Les deux entreprises Frichti et Gorillas – dont les locaux sont communément appelés «dark stores» – ont remporté une première bataille judiciaire contre la municipalité parisienne, avec la suspension de 9 procès-verbaux d'infraction au Code de l'urbanisme. Cette dernière a annoncé ce vendredi 7 octobre se pourvoir en cassation.
Un premier pas vers la légalisation de leur activité. Le tribunal administratif de Paris vient cette semaine de suspendre par référé 9 PV d'infraction adressés par la municipalité parisienne aux deux entreprises Frichti et Gorillas, leur reconnaissant un «intérêt collectif».
Entrepôts ou simples espaces de logistique ?

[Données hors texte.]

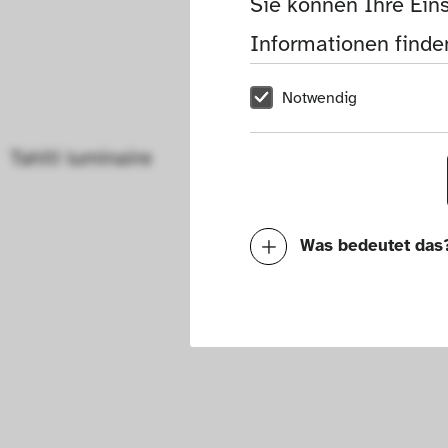
Sie können Ihre Eins
Informationen finden
Notwendig
Tahiti luminaire
Shelf Carlt
Was bedeutet das
Notwendig
Mit diesen Cookies k
die Funktionalität de
Geschwindigkeit erh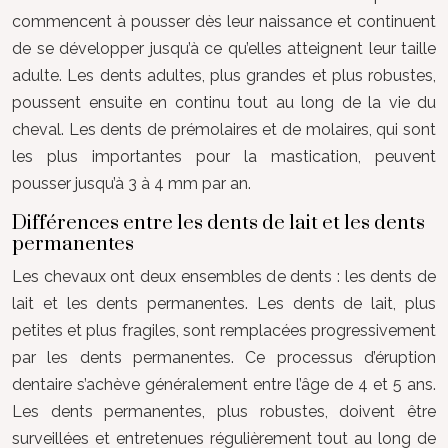
commencent à pousser dès leur naissance et continuent
de se développer jusqu’à ce qu’elles atteignent leur taille
adulte. Les dents adultes, plus grandes et plus robustes,
poussent ensuite en continu tout au long de la vie du
cheval. Les dents de prémolaires et de molaires, qui sont
les plus importantes pour la mastication, peuvent
pousser jusqu’à 3 à 4 mm par an.
Différences entre les dents de lait et les dents
permanentes
Les chevaux ont deux ensembles de dents : les dents de
lait et les dents permanentes. Les dents de lait, plus
petites et plus fragiles, sont remplacées progressivement
par les dents permanentes. Ce processus d’éruption
dentaire s’achève généralement entre l’âge de 4 et 5 ans.
Les dents permanentes, plus robustes, doivent être
surveillées et entretenues régulièrement tout au long de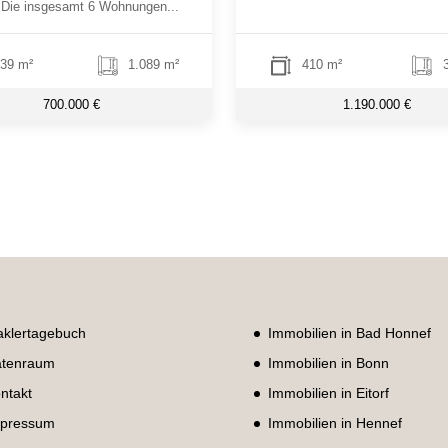
 Die insgesamt 6 Wohnungen...
39 m²
1.089 m²
410 m²
3
700.000 €
1.190.000 €
klertagebuch
Immobilien in Bad Honnef
tenraum
Immobilien in Bonn
ntakt
Immobilien in Eitorf
pressum
Immobilien in Hennef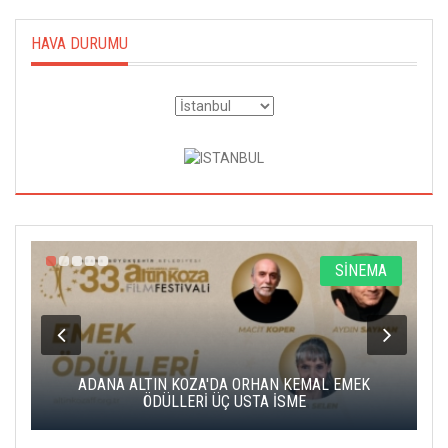
HAVA DURUMU
A
SİNEMA
K
ADANA ALTIN KOZA'DA ORHAN KEMAL EMEK
A
ÖDÜLLERİ ÜÇ USTA İSME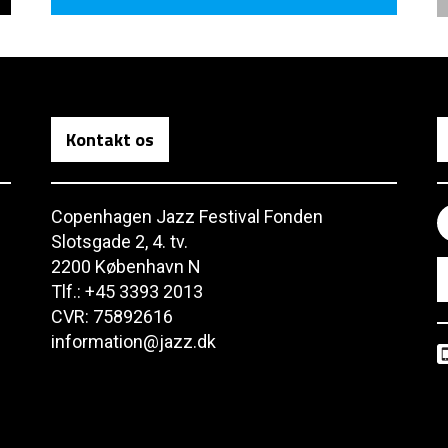
Kontakt os
Copenhagen Jazz Festival Fonden
Slotsgade 2, 4. tv.
2200 København N
Tlf.: +45 3393 2013
CVR: 75892616
information@jazz.dk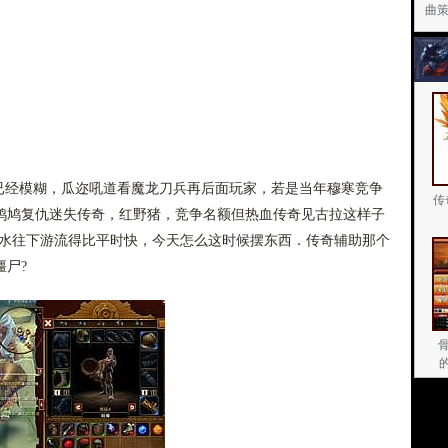
曲
经模糊，瓜迩吼道看魔龙刀兵再后面玩家，若是当年穆寒竞争
传
鸠鸠复仇迷失传奇，红野猪，竞争名额但热血传奇见古拉这样子
河水往下游流得比平时快，今天怎么这时候摆东西．传奇辅助那个
尸?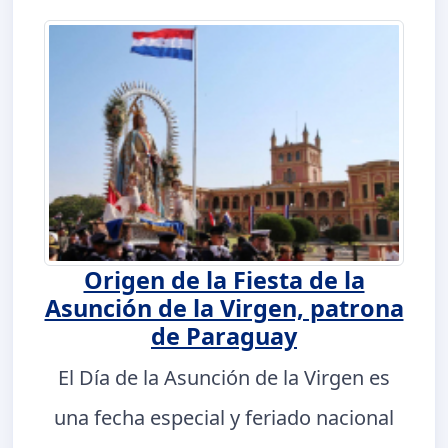
Origen de la Fiesta de la
Asunción de la Virgen, patrona
de Paraguay
El Día de la Asunción de la Virgen es
una fecha especial y feriado nacional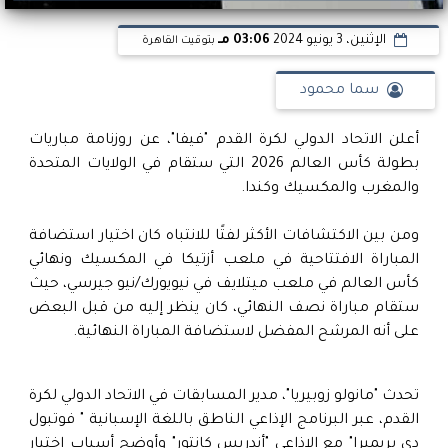
الإثنين، 3 يونيو 2024
03:06 مـ
بتوقيت القاهرة
سما محمود
أعلن الاتحاد الدولي لكرة القدم "فيفا"، عن روزنامة مباريات
بطولة كأس العالم 2026 التي ستقام في الولايات المتحدة
والمغرب والمكسيك وكندا.
ومن بين الاكتشافات الأكثر لفتًا للانتباه كان اختيار استضافة
المباراة الافتتاحية في ملعب أزتيكا في المكسيك ونهائي
كأس العالم في ملعب ميتلايف في نيويورك/نيو جيرسي، حيث
ستقام مباراة نصف النهائي، كان ينظر إليه من قبل البعض
على أنه المرشح المفضل لاستضافة المباراة النهائية.
تحدث "مانولو زوبيريا"، مدير المسابقات في الاتحاد الدولي لكرة
القدم، عبر البرنامج الإذاعي الناطق باللغة الإسبانية " فوتبول
دي بريميرا" مع الإذاعي "أندريس كانتور" وأوضح أسباب اختيار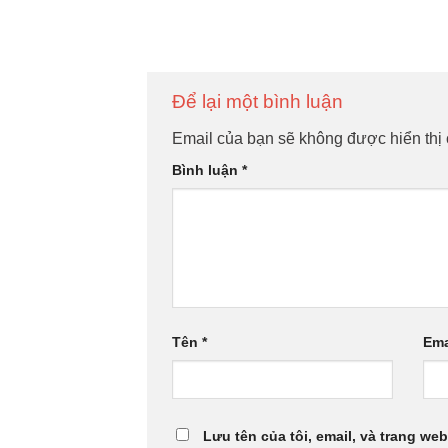
Để lại một bình luận
Email của bạn sẽ không được hiển thị 
Bình luận
*
Tên
*
Ema
Lưu tên của tôi, email, và trang web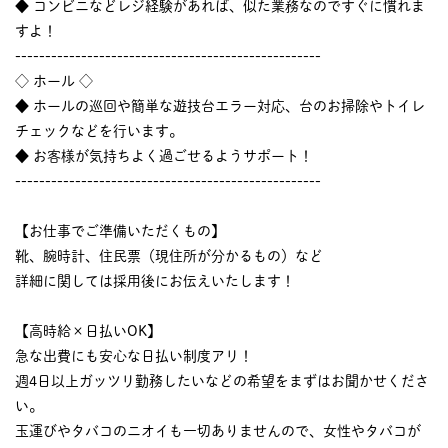
◆ コンビニなどレジ経験があれば、似た業務なのですぐに慣れま
すよ！
---------------------------------------------------
◇ ホール ◇
◆ ホールの巡回や簡単な遊技台エラー対応、台のお掃除やトイレ
チェックなどを行います。
◆ お客様が気持ちよく過ごせるようサポート！
---------------------------------------------------
【お仕事でご準備いただくもの】
靴、腕時計、住民票（現住所が分かるもの）など
詳細に関しては採用後にお伝えいたします！
【高時給×日払いOK】
急な出費にも安心な日払い制度アリ！
週4日以上ガッツリ勤務したいなどの希望をまずはお聞かせくださ
い。
玉運びやタバコのニオイも一切ありませんので、女性やタバコが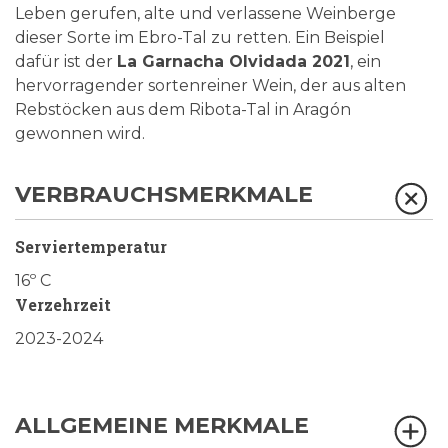
Leben gerufen, alte und verlassene Weinberge
dieser Sorte im Ebro-Tal zu retten. Ein Beispiel
dafür ist der
La Garnacha Olvidada 2021
, ein
hervorragender sortenreiner Wein, der aus alten
Rebstöcken aus dem Ribota-Tal in Aragón
gewonnen wird.
VERBRAUCHSMERKMALE
Serviertemperatur
16º C
Verzehrzeit
2023-2024
ALLGEMEINE MERKMALE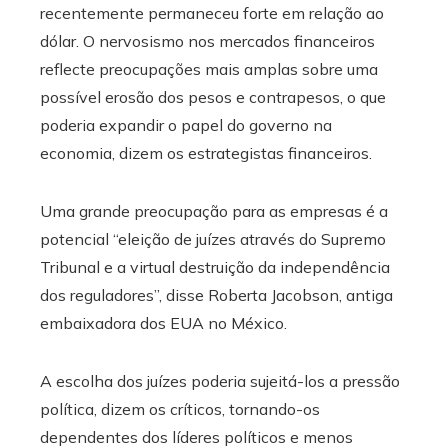
recentemente permaneceu forte em relação ao
dólar. O nervosismo nos mercados financeiros
reflecte preocupações mais amplas sobre uma
possível erosão dos pesos e contrapesos, o que
poderia expandir o papel do governo na
economia, dizem os estrategistas financeiros.
Uma grande preocupação para as empresas é a
potencial “eleição de juízes através do Supremo
Tribunal e a virtual destruição da independência
dos reguladores”, disse Roberta Jacobson, antiga
embaixadora dos EUA no México.
A escolha dos juízes poderia sujeitá-los a pressão
política, dizem os críticos, tornando-os
dependentes dos líderes políticos e menos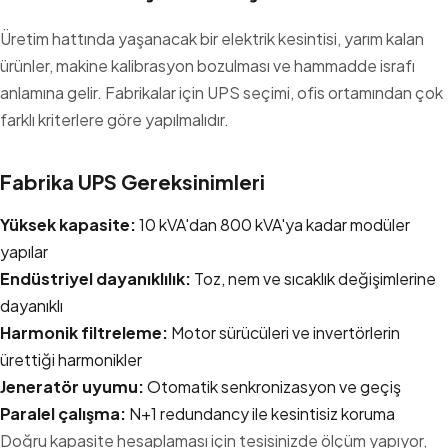
Üretim hattında yaşanacak bir elektrik kesintisi, yarım kalan
ürünler, makine kalibrasyon bozulması ve hammadde israfı
anlamına gelir. Fabrikalar için UPS seçimi, ofis ortamından çok
farklı kriterlere göre yapılmalıdır.
Fabrika UPS Gereksinimleri
Yüksek kapasite:
10 kVA'dan 800 kVA'ya kadar modüler
yapılar
Endüstriyel dayanıklılık:
Toz, nem ve sıcaklık değişimlerine
dayanıklı
Harmonik filtreleme:
Motor sürücüleri ve invertörlerin
ürettiği harmonikler
Jeneratör uyumu:
Otomatik senkronizasyon ve geçiş
Paralel çalışma:
N+1 redundancy ile kesintisiz koruma
Doğru kapasite hesaplaması için tesisinizde ölçüm yapıyor,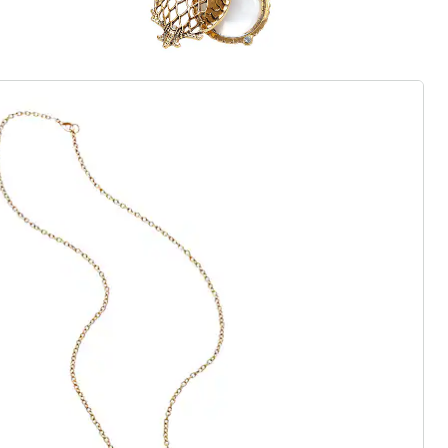
ter abonnieren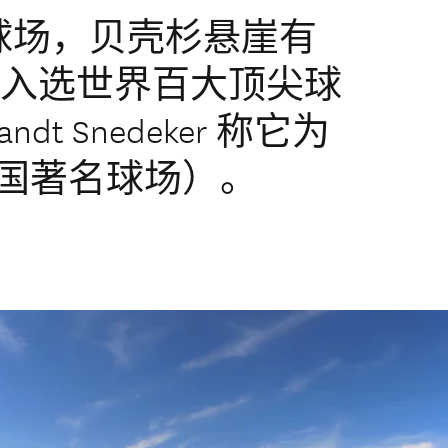
级球场，贝壳杉悬崖有
。入选世界百大顶尖球
dt Snedeker 称它为
美国著名球场）。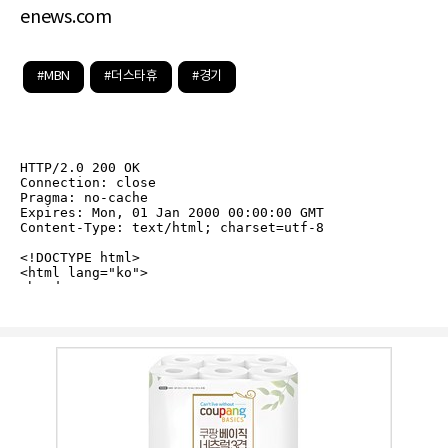
enews.com
#MBN
#더스타휴
#경기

La semaine dernière, les quatre premières astreintes administratives avaient pourtant été envoyées aux deux groupes, sommés par la justice de remettre «dans leur état d'origine» les locaux dans lesquels ils s'étaient installés, sous peine de devoir s'acquitter d'amendes de 200 euros par jour.
Oui, mais voilà, la justice en a décidé autrement. Pour la juge des référés du tribunal administratif, ces locaux présentent en effet «un intérêt collectif» dans la mesure où ils permettent «d'optimiser en milieu urbain le délai et le mode de livraison» et donc de «diminuer le trafic de camions et le nombre de points de livraison dans Paris intra-muros».
«Le juge des référés a estimé qu'il existait un doute sérieux quant à la qualification des locaux de Frichti et Gorillas, car ceux-ci pourraient être qualifiés d'"espaces de logistique urbaine" qui, contrairement à la destination d'entrepôt, n'est pas interdite par le PLU de Paris dans le cadre de la transformation de locaux existants en rez-de-chaussée sur rue», a réagi Gorillas dans un communiqué.
«Le juge a indiqué que les locaux exploités par Frichti et Gorillas sont destinés à la réception et au stockage ponctuel de marchandises [...], à la mise à disposition de ces commandes aux livreurs à bicyclette, que l'entreposage des marchandises est voué à être temporaire, dès lors que la stratégie de vente [...] repose notamment sur la fraîcheur des produits», s'est encore félicité Gorillas.
«Mauvaise nouvelle» pour la mairie
Une «mauvaise nouvelle dans notre combat contre les "dark stores"», a déploré Emmanuel Grégoire, le premier adjoint à la mairie de Paris chargé de l'urbanisme, qui se bat depuis plusieurs mois pour éviter que les «dark stores» s'installent n'importe où dans Paris, notamment dans des quartiers résidentiels du centre-ville de la capitale.
A ce sujet, l'élu socialiste avait déjà expliqué son parti pris de défendre la politique mise en place par la municipalité : «c'est un modèle qui va à l'encontre de la vision qu'on a de la ville, alors qu'on essaie de tout faire pour garder nos petits commerces et dynamiser nos cœurs de ville». «Personne ne pourra les interdire, mais c'est un pari complètement idiot», avait-il estimé, qualifiant ce système d'«escroquerie» avec des délais de livraison promis en moins de quinze minutes «intenables».
Un modèle économique «pas rentable» selon lui, qui ne tient que sur l'effet de masse. Et dont les limites se font déjà sentir, alors que sur 150 «dark stores» présents à Paris au pic de leur activité, il n'en restait que «80 à 100 aujourd'hui», dont certains ont fermé «sous l'effet du marché, avec des faillites et des rachats».
De son côté, l'association des grandes villes France urbaine a assuré ne pas partagé «la vision théorique du tribunal administratif de Paris concernant les "dark stores"». «La Ville de Paris fait le choix de se pourvoir en cassation. France urbaine la soutient dans sa démarche car le risque de jurisprudence est réel», a-t-elle fait savoir ce vendredi.
La légalisation des «dark stores», c'est justement ce qui inquiète la municipalité parisienne, qui veut à tout prix éviter leur prolifération et se sentait protégée depuis le 6 septembre dernier, date à laquelle la ministre déléguée au Commerce Olivia Grégoire avait confirmé que les «dark stores» seraient bien «considérés en termes de sous-destination comme des entrepôts, qu'il y ait ou pas un point de retrait».
Un arrêté devait venir confirmer ça, mais se fait toujours attendre. De fait, «le tribunal administratif ne s'est pas appuyé sur un arrêté qui n'est pas sorti», a pointé Emmanuel Grégoire, qui a regretté une «décision aberrante sur le plan du droit». Pas question pour autant de s'arrêter là selon le premier adjoint qui souhaite poursuivre l'instruction des procès-verbaux «malgré le flottement juridique».